Sunday, September 27, 2009
Yesterday afternoon John and I saw Love Happens starring Aaron Eckhart and Jennifer Anniston. It was a pleasant enough movie: sort of an old fashioned boy meets girl comedic romance. Both actors did an excellent job in their roles, Eckhart as, Burke, a successful author and self-help life counselor; Anniston as, Eloise, a florist with a series of bad relationships.
While the budding romance between Burke and Eloise is the primary focus of the movie, it blossoms only amid the back story of the tragedy that set Burke on the path of authorship and self-help guru. Three years prior to the current events his wife died in a car accident near Seattle where they lived.
Burke has now returned to Seattle to conduct one of his “A-OK” seminars. For all appearances, he has completely recovered form his wife’s death. Attendees have (apparently) read his book and now expect the same sort of recovery for the tragedy in their own lives through group sessions and upbeat lectures by Burke. Now and again some pearls of “wisdom” are dropped from his mouth, the greatest of which is that those suffering from a tragedy in life must confront their fear before they can move on; i.e., overcome or move through their grief. The big surprise (Not really for those of us who can practically write such films in our sleep!) is that Burke has not come to grips with his own fear. (No spoilers here, but again, for those of us who can practically write these things ourselves, there were no surprises, either.)
“Fear” it seems, is a code word for guilt, the G-spot. Can’t call it that, of course, because guilt it tied to sin and sin means there is a God. Oh! what a piteous word-playing world we live in! Guilt often hides behind a mask, from sexual promiscuity to fear and anger. In Love Happens, guilt hiding behind a mask of fear, can be handled quite easily: Just do one thing you are truly afraid of, like walking on a bed of hot coals, and your g-spot is lessened. The release of tension brought about by one fear abated grants permission for another to be set free. Soon your g-spot is entirely set free.

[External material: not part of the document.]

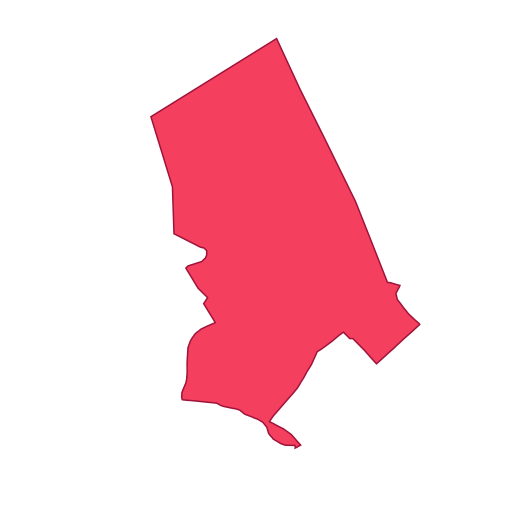 the district of Azaal, Amanat Al Asimah, Yemen, rotated 247°
{"feature_id": "15242507B23052795902995", "entity_name": "Azaal", "entity_type": "district", "adm_level": 2, "iso_a3": "YEM", "parent_name": "Yemen", "parent_adm1": "Amanat Al Asimah", "projection": "robinson", "projection_center": [44.226, 15.356], "detail": "medium", "context": "isolated", "style": "filled", "palette": "rose", "viewbox_px": 512, "rotation_deg": 247, "n_neighbors": 0, "source": "geoboundaries", "source_scale": "gbopen_adm2", "svg_char_len": 1943}
<svg xmlns="http://www.w3.org/2000/svg" viewBox="0 0 512 512"><g transform="rotate(247 256 256)"><path d="M125.6,252.8L129.3,257.3L134.3,264.5L144.0,275.0L144.3,277.2L144.7,279.7L145.5,282.9L145.7,284.0L147.9,293.0L150.8,302.4L151.7,306.7L143.3,310.1L142.1,312.9L126.7,319.0L116.7,322.3L109.7,324.8L111.0,328.7L115.1,340.3L117.1,346.4L119.3,352.1L119.5,352.9L122.0,359.7L125.7,370.8L126.5,372.9L128.6,378.9L129.1,380.0L130.2,379.7L135.6,377.1L142.4,374.1L143.8,373.6L148.2,372.4L148.9,372.1L154.6,370.7L155.2,370.6L160.7,369.1L164.7,369.8L166.3,370.0L167.0,370.2L167.4,370.9L169.3,373.0L170.9,375.2L172.7,377.0L173.6,375.8L174.9,374.1L176.6,372.1L177.8,370.6L178.8,369.6L179.7,367.8L180.5,366.7L225.4,367.9L267.2,368.9L340.4,364.9L391.9,361.7L448.1,359.9L425.3,213.7L352.3,206.1L308.5,189.2L285.7,208.4L283.8,211.2L281.5,212.2L280.0,212.7L275.9,210.8L273.9,208.6L272.1,203.9L273.3,191.1L273.4,189.4L272.2,186.7L248.9,190.1L236.6,195.2L232.6,189.2L210.6,192.5L210.5,183.1L210.4,181.6L210.2,176.8L209.2,173.5L208.8,171.4L207.8,168.9L206.9,167.6L205.6,165.4L203.6,162.6L198.5,157.8L197.6,157.3L185.0,151.0L175.2,146.9L169.5,143.9L166.5,141.8L162.0,137.1L159.2,134.4L158.1,134.0L157.0,133.3L155.2,132.5L153.5,132.1L152.6,132.0L152.3,132.3L149.9,136.6L148.2,140.0L136.3,161.6L135.7,162.5L132.1,165.3L131.4,166.1L130.5,167.0L126.2,173.1L122.6,178.5L120.9,180.3L120.2,181.0L119.4,181.4L115.3,183.5L114.2,184.4L108.9,190.0L108.3,190.4L105.8,193.0L105.4,193.5L104.6,194.2L100.0,197.5L98.9,197.7L95.5,198.7L94.3,199.1L92.2,198.8L88.8,198.4L87.2,198.4L83.8,199.4L82.9,199.8L80.8,200.3L80.1,200.8L73.0,206.0L72.7,206.6L70.5,208.8L66.9,216.7L66.6,217.7L64.8,217.5L63.9,217.0L63.9,217.8L64.5,223.2L69.7,221.4L72.6,220.5L78.0,218.7L78.8,218.2L86.2,213.7L92.0,208.8L95.0,206.5L98.2,203.7L99.7,205.8L102.0,209.4L110.2,226.2L115.8,237.8L117.1,240.2L117.7,241.5L119.4,244.2L122.5,248.3L125.6,252.8Z" fill="#f43f5e" stroke="#9f1239" stroke-width="1.5"/></g></svg>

What a concept! Perhaps we can do that in our churches. We can have coal-and-ash beds implanted into the entry way of every church so that as each one enters he can be absolved. His G-spot can eventually be eradicated. Isn’t that the way so many think of Confession and Absolution–as if they were being asked to walk on a bed of hot coals? As if it were the most fearful of all things imaginable? Yet we believe, teach and confess that “confession is to be retained for the sake of absolution” (AC: II; xxv; 13. Tappert).
Absolution is what the seminar attendees are truly seeking, after all. The death of a child can in fact be “just an accident,” but the parent who could not save his own son will nonetheless punish himself for what he could not do. Drat! that g-spot. The husband who was driving the car in which his wife was killed will do the same. There goes the g-spot again.
The guilt of grief takes many forms; each one finds its answer in only one place, and yet in this movie once again the world hears that the answer can be found in the silence of one’s own doing-ness. In another movie the lead character yelled to the night sky, confessing his sins to God. The answer was the silence of the stars brightly shining upon him. In Love Happens, the Absolution comes in shopping at Home Depot and walking on hot coals, but not in words of comfort relating to life and death itself. Too bad they weren't thieves hung on crosses so they could hear from their Savior Himself.
“It was an accident. It wasn’t your fault.” How true. How very true. Accidents happen. Now there’s a good movie title: Accidents Happen. When accidents happen, who sends them? Scripture says God disciplines us as His own sons (Deu 8:5; He 12:7). Yet in the same way God took Abraham’s son and then returned him to Abraham by way of the ram He sent for the sacrifice, what God takes from us He gives back to us through His Son. God’s discipline is for the sake of our repentance. There is no such thing as an accident that happens for no purpose, as if to say “Accidents happen” with a shrug of the shoulder in the same way one would intone, “skubalon happens.” Joseph received all the injustices to his life from the hands of his own brothers as if purposed by God, “As for you, you meant evil against me, but God meant it for good, to bring it about that many people should be kept alive, as they are today” Gen 50:50. Joseph spoke these words to his brothers when they stood before him, convicted of their guilt for crimes against their own father, brother, and God in heaven. Joseph’s words were an absolution to them. Ah! There’s another movie title: Repentance Happens.
All humans have the capacity to believe, and do believe in something. Movies like Love Happens bring to the forefront a need grounded in that capacity, to be absolved of one’s guilt. When repentance happens, who is there to speak the words of forgiveness as if Christ Himself is present? Christ instituted the means whereby His words of Absolution should be spoken by His servant and received by the hearer (John 20:22-23). If anything at all, Love Happens, in a quirky mixed up way, redefines why it is important to be where the things of Christ are going on and to receive them as often as one is able. That thief comes whenever he will. His Absolution is the only cure for that nasty g-spot that accuses and wills not to be silent. His comfort is the only true one, and is found nowhere but in the things of Christ and the unity of His Body.